Mark Harms and Kim Buethe were married in 1990 and then moved to the Buethe farm in 1992 to a farmstead owned by her parents, Don and Peggy Buethe, one-fourth mile east of Kim’s home place.

The farm had been established by Kim’s great-uncle and was known in the Buethe family as Cedar Hill Farms. It had a picturesque barn that had been ordered as a Sears-Roebuck kit around 1910.

Kim was the fourth generation of Buethes to live on the farm, and Mark had a passion to preserve as much of its history as possible.

When Kim’s parents retired and moved to Marion, the couple moved to the home place, and the Cedar Hill home was sold and moved off.

The old barn collapsed, and Mark started pulling out pieces of it that he wanted to save for posterity. He also saved much of the barn wood.

Mark tore down five or six old buildings on the home place, including a chicken barn, brooder house, two garages, a barn, and a washhouse. He also re-roofed and re-sided the 1910 barn on the home place. The house was remodeled and a new basement put under it.

When Mark found historic items, he set them aside and stored them.

“I didn’t want them to be lost,” he said.

But, what were they to do with all that material?

The couple was in the business of raising and selling seedstock and often had visitors or hired work crews.

__Stored records__.
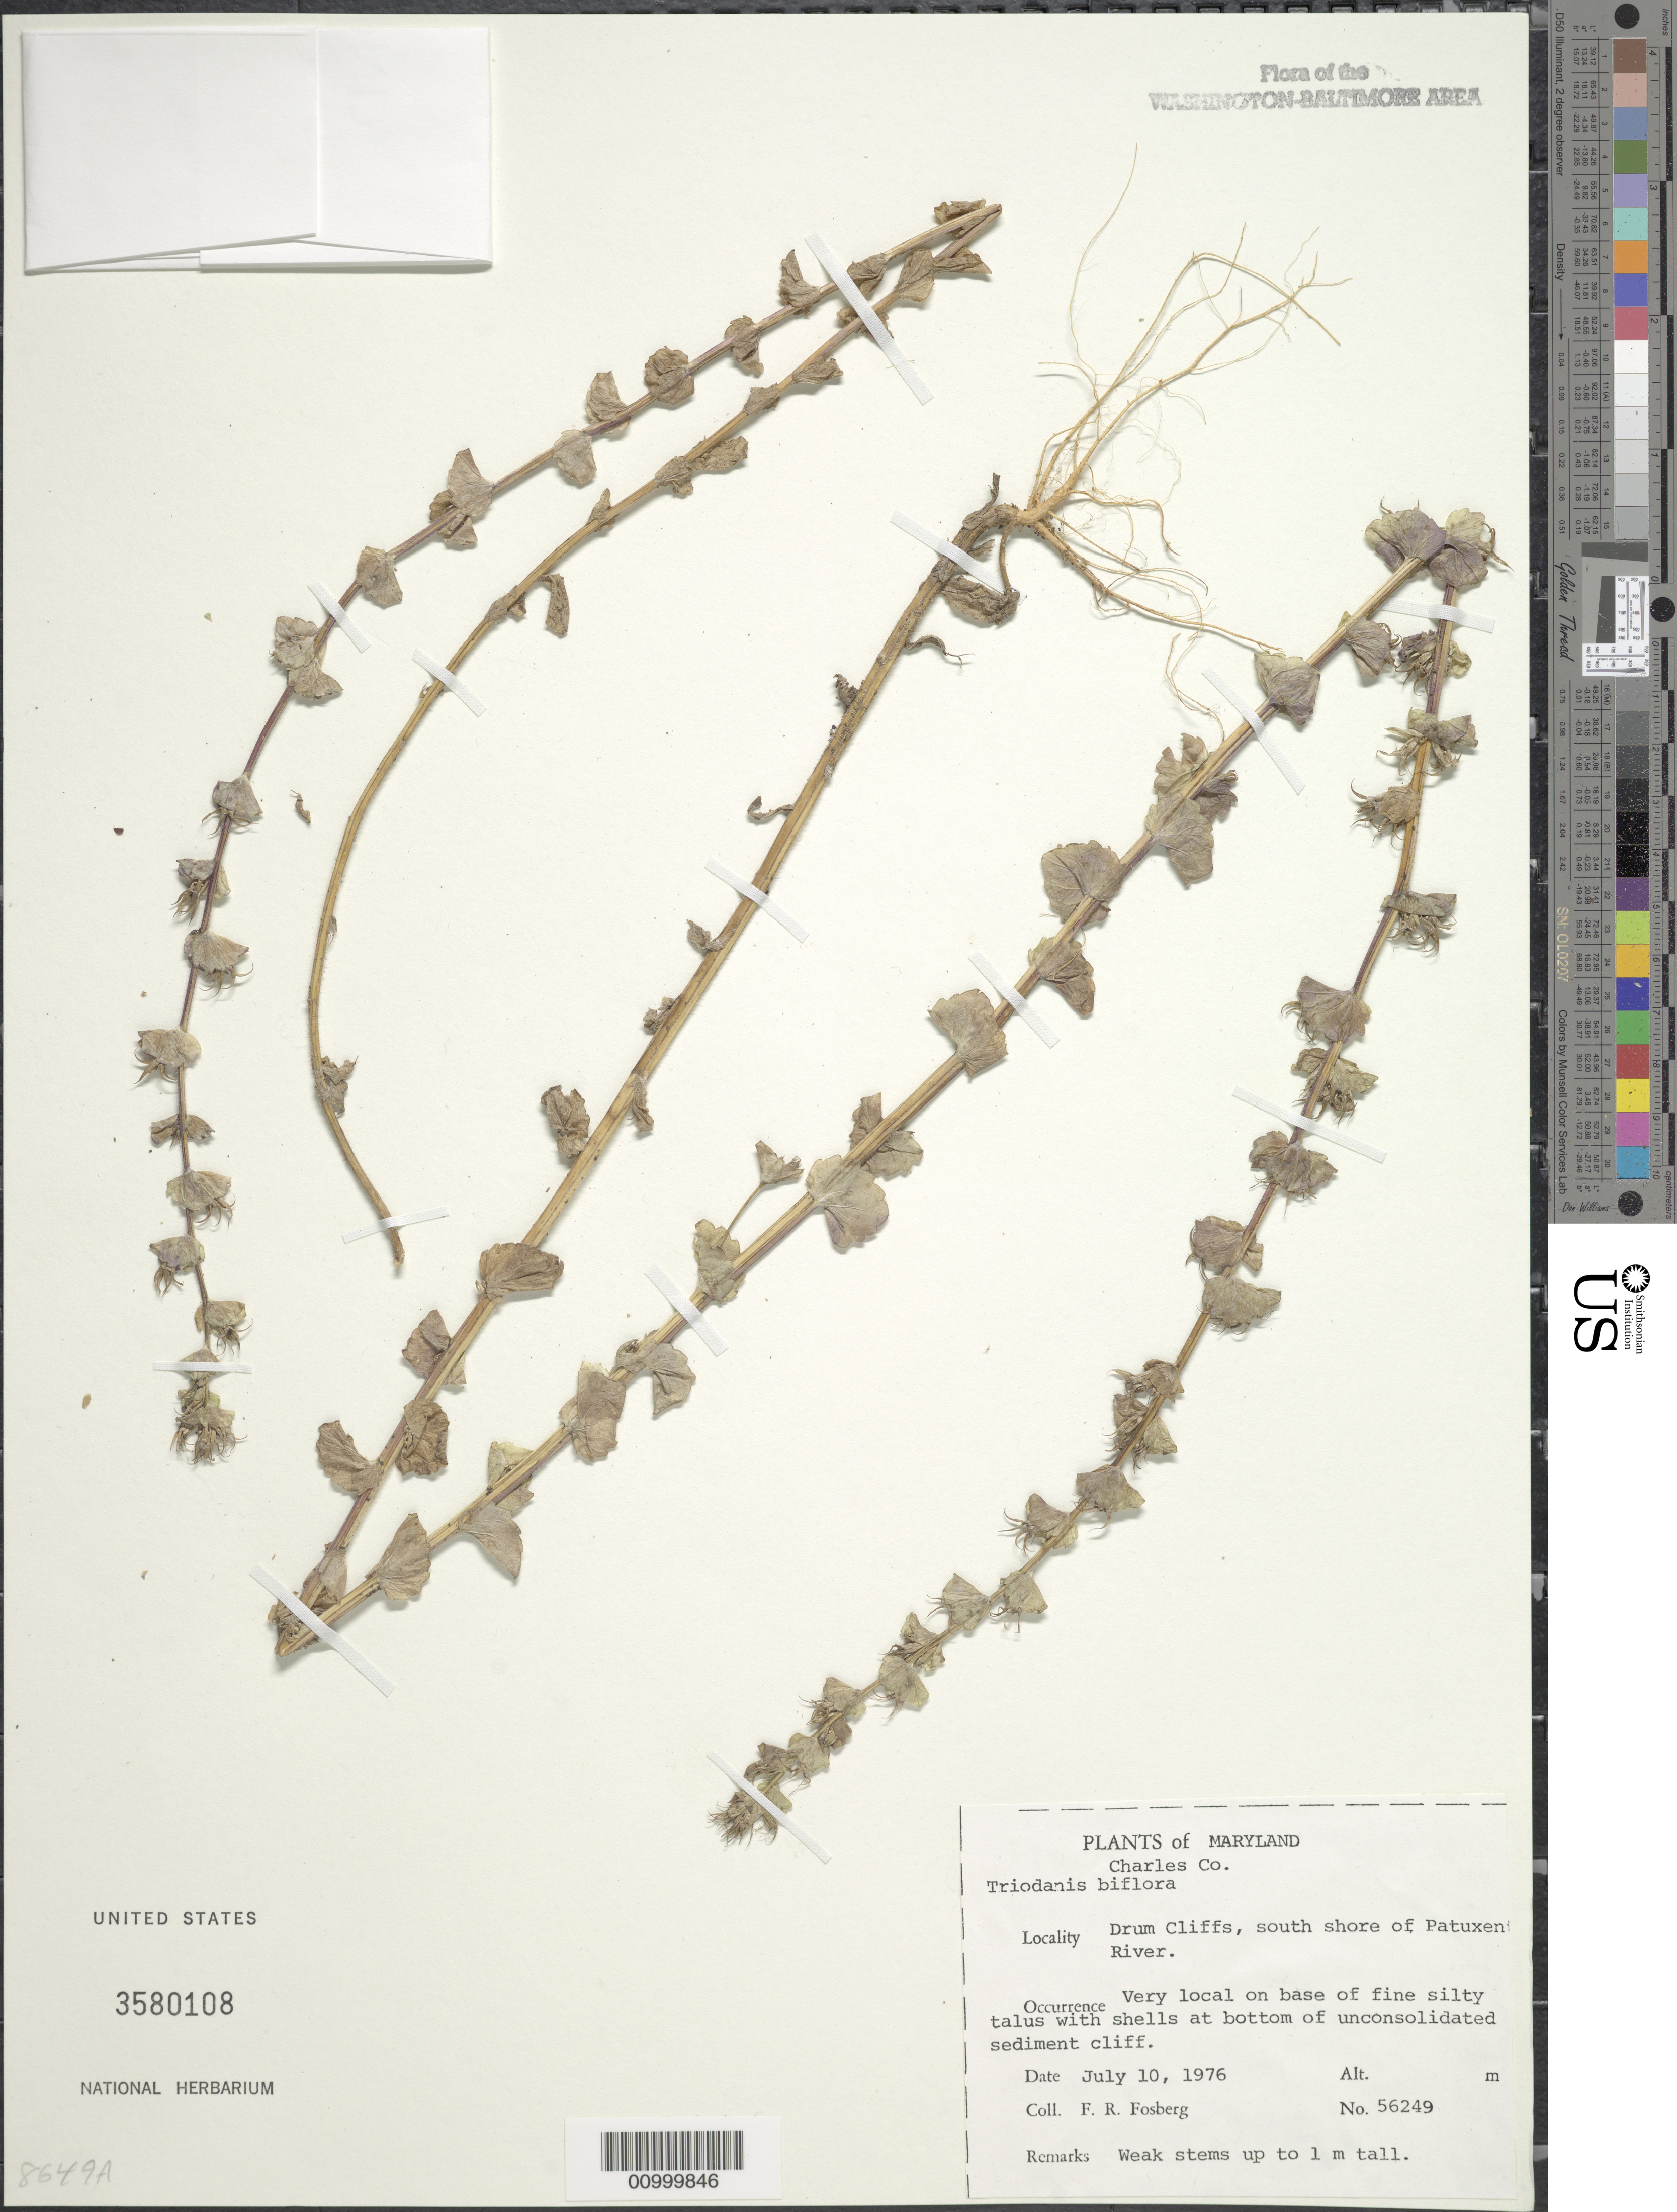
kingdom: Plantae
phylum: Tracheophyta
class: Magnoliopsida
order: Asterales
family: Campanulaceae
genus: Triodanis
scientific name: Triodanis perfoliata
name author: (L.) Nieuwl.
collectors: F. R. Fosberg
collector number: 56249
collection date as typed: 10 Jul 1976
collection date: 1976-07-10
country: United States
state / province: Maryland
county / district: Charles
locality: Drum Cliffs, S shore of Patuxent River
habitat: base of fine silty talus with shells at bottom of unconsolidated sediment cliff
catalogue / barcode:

__Written exercise__.
Please give the passage about the Buethe farm again, starting with "The old barn" and going on through "and stored them.", and swap "washhouse" for "smokehouse".

__Task result__.
The old barn collapsed, and Mark started pulling out pieces of it that he wanted to save for posterity. He also saved much of the barn wood.

Mark tore down five or six old buildings on the home place, including a chicken barn, brooder house, two garages, a barn, and a smokehouse. He also re-roofed and re-sided the 1910 barn on the home place. The house was remodeled and a new basement put under it.

When Mark found historic items, he set them aside and stored them.